In fact, it is hid from their eyes; and the time is come to break off the wild olive branch for its saplessness; to cut off these churches for their unbelief.
The principle, or spirit, that works in these children of disobedience, is neither the law of sin as exhibited in the savage; nor the law of God as it appears in the genuine disciples of Christ.
It is a blending of the two; so as to make of none effect the little truth believed, as far as inheriting the Kingdom of God is concerned.
This proportion of truth in the public mind is the measure of its morality, and exegetical of its conscience; and constitutes that scintillation, or "light within," which is struck out by the collision of ideas in the world around.
Educational bias makes men what they are -- sinners, whose habitude of thought and action is "pious," or impious, civilized or savage, according to the school in which their young ideas have been taught to shoot.
The divine law and testimony alone can turn these into reflectors of the moral image and similitude of God.
The "intellect" and "sentiments" of the apostle's brain, constituting "the fleshly tablet of his heart," had been inscribed by the Spirit of the living God, in a way that all believers are not the subject of.
He was inspired; and consequently received much of "the light of the knowledge of the glory of God" by divine suggestion, or revelation; others receive the same knowledge, in words spoken, or written, by "earthen vessels" like himself, in whom "this treasure" was deposited.
The means by which the knowledge is communicated matters not, so that it is written on the heart.
When it gets possession of this, it forms that "mind" or mode of thinking or feeling (nou`") with which the apostle said he "served the Law of God".
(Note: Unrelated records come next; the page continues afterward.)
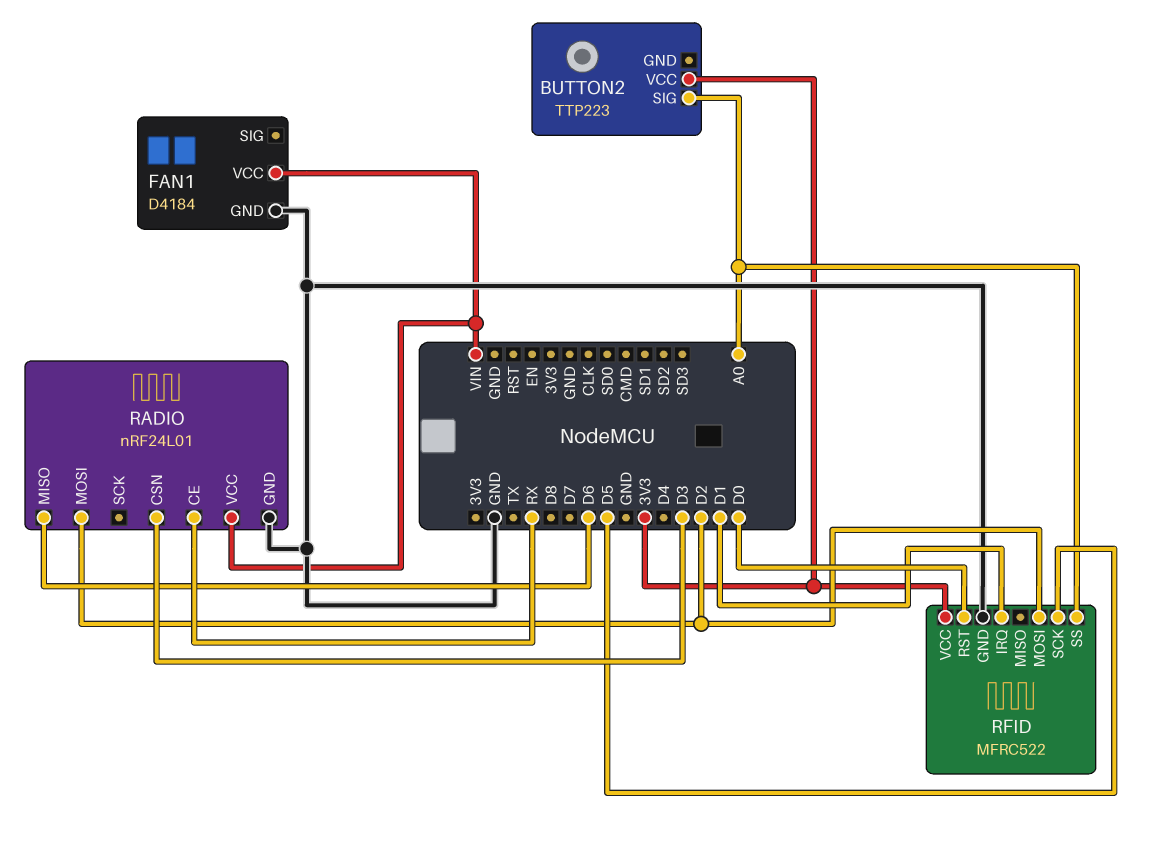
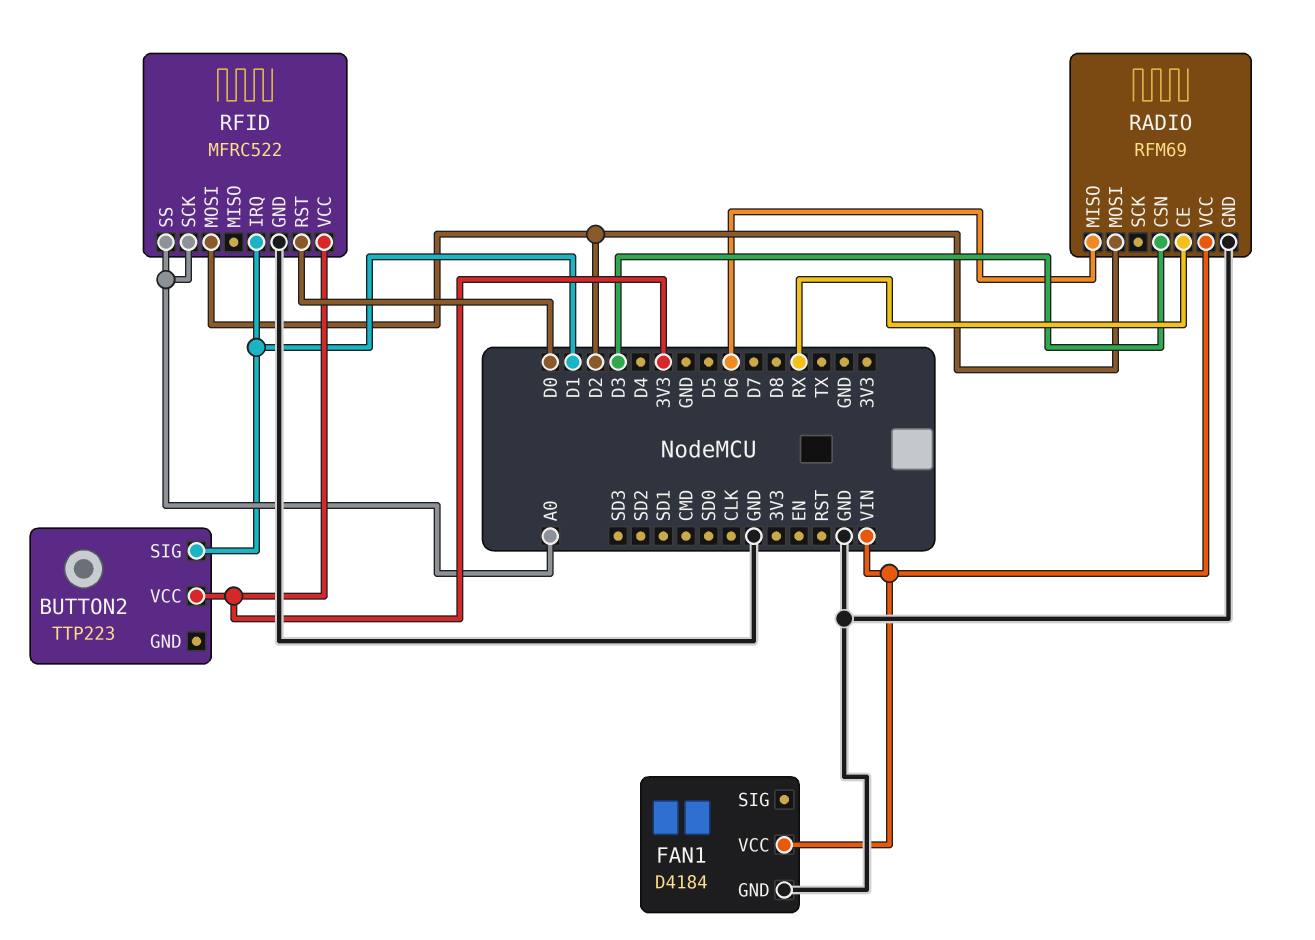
BUTTON2 pin SIG: A0 -> D1
RADIO: nRF24L01 -> RFM69
RFID pin SCK: D5 -> A0

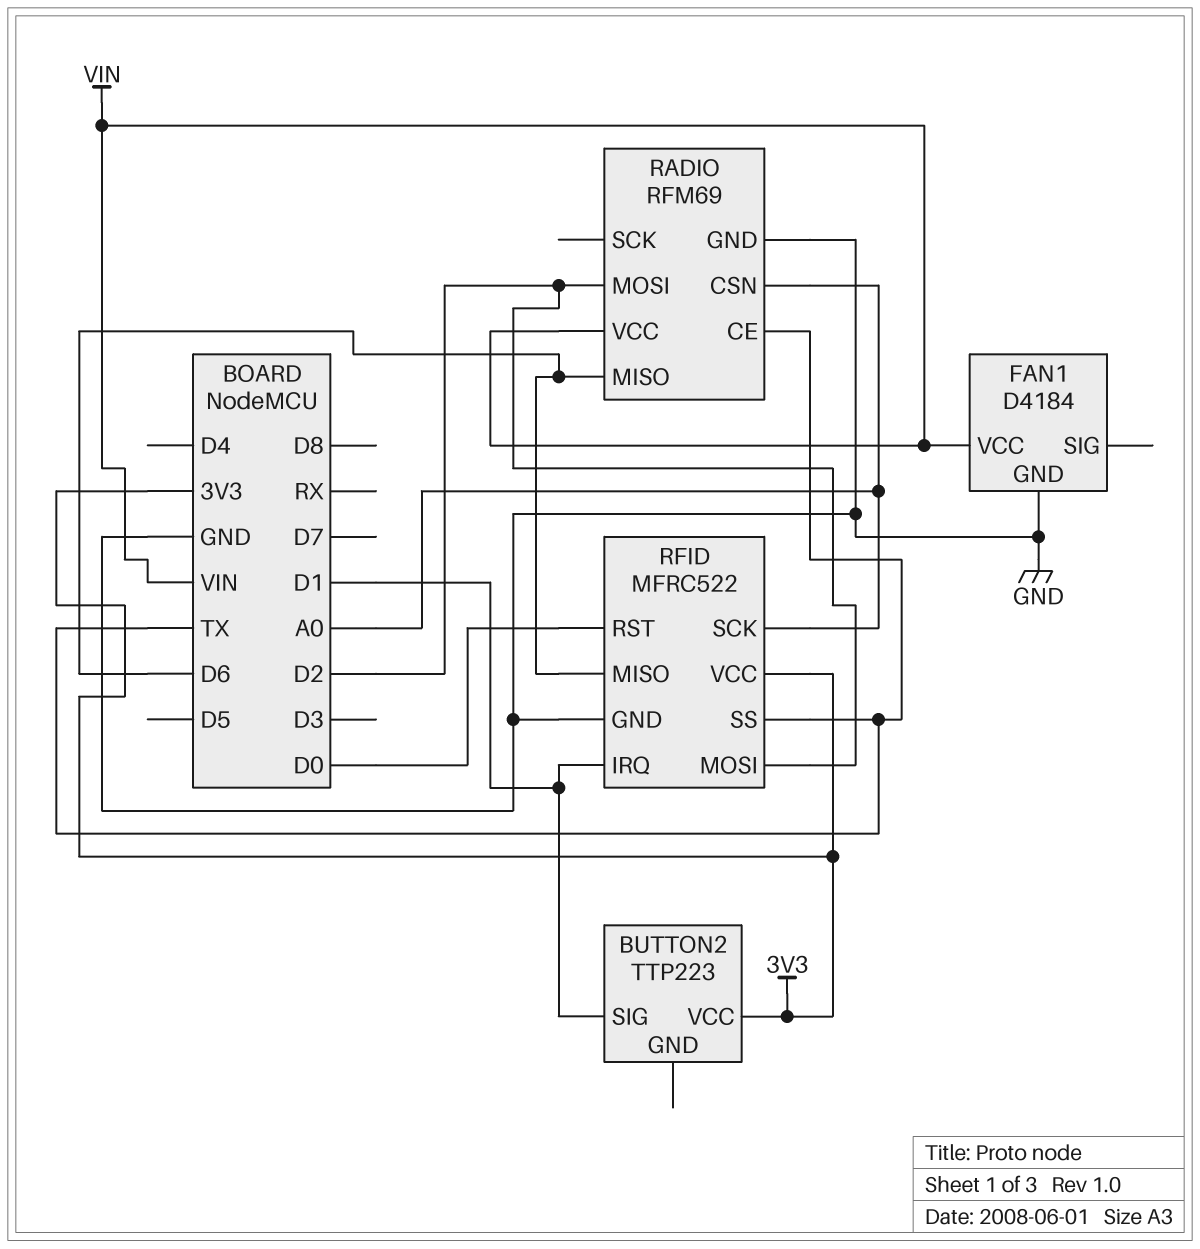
RADIO pin CE: RX -> TX
RADIO pin CSN: D3 -> A0
RFID pin MISO: none -> D6
RFID pin SS: A0 -> TX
Being renewed by the divine testimony, his intellect and sentiments were sure to think and feel in harmony with the thoughts of God.
Nevertheless, his "propensities" were only checked in their emotions.
He kept his body under.
This was all that he could do; for no spiritual perfection of thought and feeling could eradicate from the particles of his flesh the all-pervading principle of its corruption.
While, therefore, with his mind he served the Law of God, his flesh obeyed the law of sin, which finally mingled it with its parent dust.
This new mode of thinking and feeling created in a true believer by the divine law and testimony, is variously designated in scripture.
It is styled "a clean heart and a right spirit"; "a new spirit" and "a heart of flesh"; the "inward man"; "new creature" "the new man created in righteousness and true holiness"; and "renewed unto knowledge after the image of him that created him"; the "hidden man of the heart"; and so forth.
This new and hidden man is manifested in the life, which is virtuous as becomes the gospel.
He delights in the law of the Lord, and speaks often of His testimonies.
He denies himself of all ungodliness and worldly lusts, and walks soberly, righteously and godly in the world.
His hope is the glorious manifestation of Jesus Christ, with the crown of righteousness, even glory, honour, and immortality, promised to all who look for him, and "love his appearing," and desire his kingdom.
Nevertheless, the law of sin, through the weakness of the flesh, fails not to remind him of imperfection.